[Human pose images with coordinates]
== Segment start ==
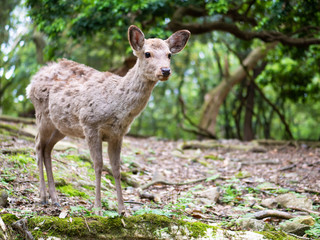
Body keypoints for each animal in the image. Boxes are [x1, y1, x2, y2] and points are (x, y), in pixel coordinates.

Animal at [26, 25, 190, 215]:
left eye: (169, 54)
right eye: (147, 53)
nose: (165, 70)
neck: (117, 105)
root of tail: (32, 81)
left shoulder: (118, 133)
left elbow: (116, 168)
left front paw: (122, 210)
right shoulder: (89, 123)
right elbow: (98, 165)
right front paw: (98, 208)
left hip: (61, 126)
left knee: (47, 148)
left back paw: (55, 199)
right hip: (42, 114)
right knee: (38, 144)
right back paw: (43, 197)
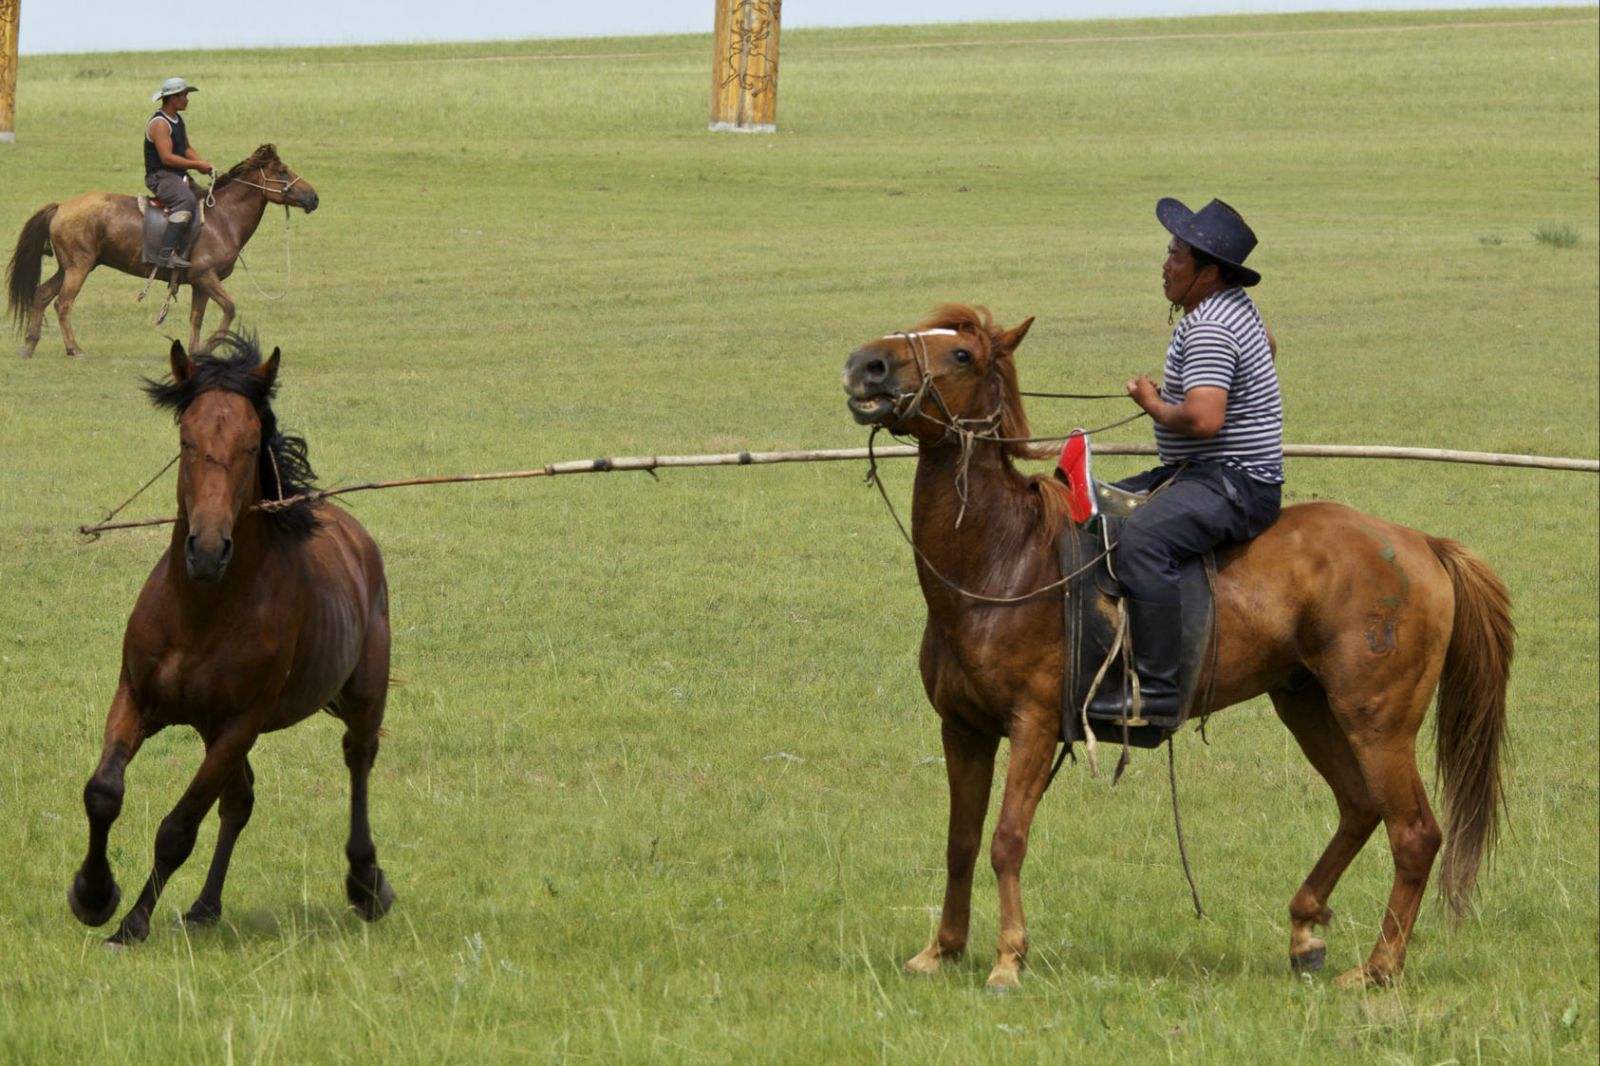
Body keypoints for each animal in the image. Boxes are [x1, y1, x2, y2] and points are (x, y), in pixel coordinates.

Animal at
== Segment end ==
#### Assignment
The data above should be repeated exactly, minus any pictures.

#### Solution
Body keypoints for each animal in the image. Boxes are [x1, y1, x2, y2] and points are (x, y), in pixel coordinates.

Animal at [26, 25, 190, 215]:
left eye: (169, 54)
right eye: (147, 53)
nose: (165, 70)
neck: (117, 105)
root of tail: (32, 81)
left shoulder: (118, 133)
left elbow: (116, 168)
left front paw: (122, 210)
right shoulder: (89, 123)
right elbow: (98, 165)
right front paw: (98, 208)
left hip: (61, 126)
left knee: (47, 148)
left back paw: (55, 199)
right hip: (42, 114)
right knee: (38, 144)
right back paw: (43, 197)
Body keypoints for each animal in the image. Boxes are [x1, y1, x2, y2] and points are (x, y), in pixel coordinates.

Animal at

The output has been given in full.